Quickening, today, also refers to the first audible fetal heart beat.
Hardly delusory, and you used weasel words in your assertion to avoid acknowledging the fact. To this day there is no written codified version of English Common Law. The first attempt at recording a unified body of precedent throughout the kingdoms happened only a few hundred years after the first Christian missionaries came to the British Isles, somewhere around the 11th century. Before the Common Law unification, it was practiced throughout the isles with only minor local variation between regions well into pre-history. The first attempts at codifying and centralizing legal procedure happened in the 12th century, but is known to have existed in essentially its current form at least several hundred years before the first Christian missionaries showed up in the region.

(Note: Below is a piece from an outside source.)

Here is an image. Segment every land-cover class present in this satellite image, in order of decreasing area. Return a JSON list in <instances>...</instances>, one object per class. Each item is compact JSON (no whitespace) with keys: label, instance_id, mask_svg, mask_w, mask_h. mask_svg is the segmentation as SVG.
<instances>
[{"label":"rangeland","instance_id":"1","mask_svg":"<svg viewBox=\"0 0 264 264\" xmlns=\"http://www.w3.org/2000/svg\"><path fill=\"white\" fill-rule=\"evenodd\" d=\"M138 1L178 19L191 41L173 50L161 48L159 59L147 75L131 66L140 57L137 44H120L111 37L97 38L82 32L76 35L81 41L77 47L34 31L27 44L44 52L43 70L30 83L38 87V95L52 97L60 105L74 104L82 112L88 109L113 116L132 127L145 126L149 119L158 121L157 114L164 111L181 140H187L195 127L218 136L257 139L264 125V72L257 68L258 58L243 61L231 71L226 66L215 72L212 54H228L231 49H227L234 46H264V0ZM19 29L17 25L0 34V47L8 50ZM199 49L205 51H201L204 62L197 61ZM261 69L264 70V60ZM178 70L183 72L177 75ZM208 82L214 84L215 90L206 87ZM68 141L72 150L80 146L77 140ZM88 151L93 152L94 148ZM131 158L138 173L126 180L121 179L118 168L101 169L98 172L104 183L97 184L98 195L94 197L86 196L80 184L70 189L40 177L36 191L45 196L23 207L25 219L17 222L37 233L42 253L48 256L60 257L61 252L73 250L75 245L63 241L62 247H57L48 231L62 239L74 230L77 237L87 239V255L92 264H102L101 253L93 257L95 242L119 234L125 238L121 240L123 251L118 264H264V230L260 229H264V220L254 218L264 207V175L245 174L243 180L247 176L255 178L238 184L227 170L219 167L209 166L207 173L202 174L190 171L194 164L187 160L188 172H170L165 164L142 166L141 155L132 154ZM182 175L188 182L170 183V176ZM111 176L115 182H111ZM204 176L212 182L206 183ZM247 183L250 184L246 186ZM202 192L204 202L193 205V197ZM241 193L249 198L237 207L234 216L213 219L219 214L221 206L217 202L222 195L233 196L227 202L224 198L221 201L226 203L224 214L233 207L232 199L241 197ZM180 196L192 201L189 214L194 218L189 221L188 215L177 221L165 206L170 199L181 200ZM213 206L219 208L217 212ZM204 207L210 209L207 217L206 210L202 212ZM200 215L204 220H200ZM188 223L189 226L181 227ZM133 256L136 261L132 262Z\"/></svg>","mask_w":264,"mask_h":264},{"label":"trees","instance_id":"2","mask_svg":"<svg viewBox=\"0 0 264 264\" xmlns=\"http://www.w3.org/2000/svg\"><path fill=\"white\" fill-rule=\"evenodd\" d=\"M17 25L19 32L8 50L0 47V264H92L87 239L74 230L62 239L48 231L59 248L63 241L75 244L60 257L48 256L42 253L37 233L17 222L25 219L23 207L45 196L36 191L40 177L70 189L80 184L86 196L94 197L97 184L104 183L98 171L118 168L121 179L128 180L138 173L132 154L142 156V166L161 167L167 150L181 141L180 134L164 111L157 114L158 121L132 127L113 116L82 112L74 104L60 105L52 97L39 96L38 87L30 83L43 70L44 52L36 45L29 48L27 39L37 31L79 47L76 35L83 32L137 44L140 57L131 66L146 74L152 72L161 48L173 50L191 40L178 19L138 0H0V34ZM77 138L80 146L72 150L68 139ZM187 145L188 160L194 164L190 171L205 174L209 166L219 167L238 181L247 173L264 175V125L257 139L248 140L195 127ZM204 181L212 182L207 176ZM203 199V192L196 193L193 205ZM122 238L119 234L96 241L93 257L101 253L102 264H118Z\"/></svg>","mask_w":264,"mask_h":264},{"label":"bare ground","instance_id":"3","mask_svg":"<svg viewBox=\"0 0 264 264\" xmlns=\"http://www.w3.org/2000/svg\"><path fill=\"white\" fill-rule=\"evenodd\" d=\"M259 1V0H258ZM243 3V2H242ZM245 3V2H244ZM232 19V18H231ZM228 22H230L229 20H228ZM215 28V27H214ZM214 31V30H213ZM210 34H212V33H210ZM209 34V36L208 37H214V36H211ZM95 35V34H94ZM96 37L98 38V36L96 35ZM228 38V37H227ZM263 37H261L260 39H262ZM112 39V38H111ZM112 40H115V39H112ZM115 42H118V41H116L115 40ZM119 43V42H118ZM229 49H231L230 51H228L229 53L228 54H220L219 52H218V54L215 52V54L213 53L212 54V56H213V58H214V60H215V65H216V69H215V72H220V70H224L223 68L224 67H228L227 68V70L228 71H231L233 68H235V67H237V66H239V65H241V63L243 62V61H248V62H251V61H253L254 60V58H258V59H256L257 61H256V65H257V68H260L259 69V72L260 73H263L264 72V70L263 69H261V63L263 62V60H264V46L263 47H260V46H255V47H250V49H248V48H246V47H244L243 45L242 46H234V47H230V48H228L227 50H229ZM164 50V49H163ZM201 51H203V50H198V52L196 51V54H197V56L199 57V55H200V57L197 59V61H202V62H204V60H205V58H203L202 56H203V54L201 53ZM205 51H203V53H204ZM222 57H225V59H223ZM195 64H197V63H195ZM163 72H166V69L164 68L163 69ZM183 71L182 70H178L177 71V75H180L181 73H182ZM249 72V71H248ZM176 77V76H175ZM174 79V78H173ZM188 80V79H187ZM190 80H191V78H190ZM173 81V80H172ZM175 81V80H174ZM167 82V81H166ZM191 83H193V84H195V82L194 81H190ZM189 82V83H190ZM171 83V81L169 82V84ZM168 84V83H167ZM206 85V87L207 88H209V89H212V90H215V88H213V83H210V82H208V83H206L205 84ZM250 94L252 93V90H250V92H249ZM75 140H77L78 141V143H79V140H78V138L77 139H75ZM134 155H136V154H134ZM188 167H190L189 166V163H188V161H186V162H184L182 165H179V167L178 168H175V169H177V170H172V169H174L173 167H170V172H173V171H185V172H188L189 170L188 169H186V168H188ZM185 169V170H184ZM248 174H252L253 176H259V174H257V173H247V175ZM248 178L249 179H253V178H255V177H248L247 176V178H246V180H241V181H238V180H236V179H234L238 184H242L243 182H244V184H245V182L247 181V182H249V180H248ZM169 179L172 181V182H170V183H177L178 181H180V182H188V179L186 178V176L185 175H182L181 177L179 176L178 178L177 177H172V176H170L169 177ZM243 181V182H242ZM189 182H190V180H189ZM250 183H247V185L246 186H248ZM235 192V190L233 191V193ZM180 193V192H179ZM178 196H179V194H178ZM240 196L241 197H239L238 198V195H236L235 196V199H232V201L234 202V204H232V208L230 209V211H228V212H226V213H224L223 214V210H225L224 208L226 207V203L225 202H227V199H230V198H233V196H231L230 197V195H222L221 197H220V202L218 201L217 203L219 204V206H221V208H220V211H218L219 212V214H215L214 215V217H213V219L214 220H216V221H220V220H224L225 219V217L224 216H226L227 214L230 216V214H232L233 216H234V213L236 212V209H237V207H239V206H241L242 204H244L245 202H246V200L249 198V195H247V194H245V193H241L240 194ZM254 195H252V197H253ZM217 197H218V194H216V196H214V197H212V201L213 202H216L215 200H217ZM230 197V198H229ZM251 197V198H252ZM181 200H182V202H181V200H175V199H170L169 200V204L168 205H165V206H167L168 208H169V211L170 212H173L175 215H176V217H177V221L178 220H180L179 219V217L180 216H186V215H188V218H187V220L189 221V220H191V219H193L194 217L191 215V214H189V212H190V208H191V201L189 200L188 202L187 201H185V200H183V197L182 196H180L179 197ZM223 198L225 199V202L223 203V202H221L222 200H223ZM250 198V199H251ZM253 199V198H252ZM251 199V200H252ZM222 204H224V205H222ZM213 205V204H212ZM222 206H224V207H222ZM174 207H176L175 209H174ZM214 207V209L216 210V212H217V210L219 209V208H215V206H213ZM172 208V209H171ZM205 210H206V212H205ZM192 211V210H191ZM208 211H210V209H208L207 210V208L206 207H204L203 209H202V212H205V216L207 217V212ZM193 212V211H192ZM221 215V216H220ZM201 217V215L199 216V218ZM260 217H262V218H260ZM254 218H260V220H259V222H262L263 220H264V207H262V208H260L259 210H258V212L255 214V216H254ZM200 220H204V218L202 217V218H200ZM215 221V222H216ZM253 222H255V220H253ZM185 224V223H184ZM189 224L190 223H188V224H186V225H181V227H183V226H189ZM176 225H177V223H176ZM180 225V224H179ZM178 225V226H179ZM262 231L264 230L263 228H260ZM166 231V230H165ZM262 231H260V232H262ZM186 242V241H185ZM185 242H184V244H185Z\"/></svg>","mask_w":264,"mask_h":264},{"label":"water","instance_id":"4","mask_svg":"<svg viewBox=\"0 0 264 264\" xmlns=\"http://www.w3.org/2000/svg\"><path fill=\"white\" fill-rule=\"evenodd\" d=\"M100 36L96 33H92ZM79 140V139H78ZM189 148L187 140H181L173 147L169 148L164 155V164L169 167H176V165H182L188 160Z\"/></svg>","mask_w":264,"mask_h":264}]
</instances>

The exact origins of English Common Law are unknown primarily because it existed long before written histories of the region existed in any meaningful sense. The Christian missionaries (from which we get much of our early recorded history of the region) clearly indicate it was a strong and old institution when they showed up. The Normans, which didn't show up until a good four hundred years after the missionaries showed up, were the first to make a concerted effort to create a thorough written record of this ancient legal tradition.
So Nebullis, are you actually going to assert that English Common Law didn't exist before the Norman invaders made the first comprehensive written documentation of it? Did the English language not exist before the first dictionary? Most of what we know about ancient England is invaders and other people wrote about it. There is no written record of anybody invading or visiting the islands before English Common Law was an ancient institution there. Thanks for playing, but try again.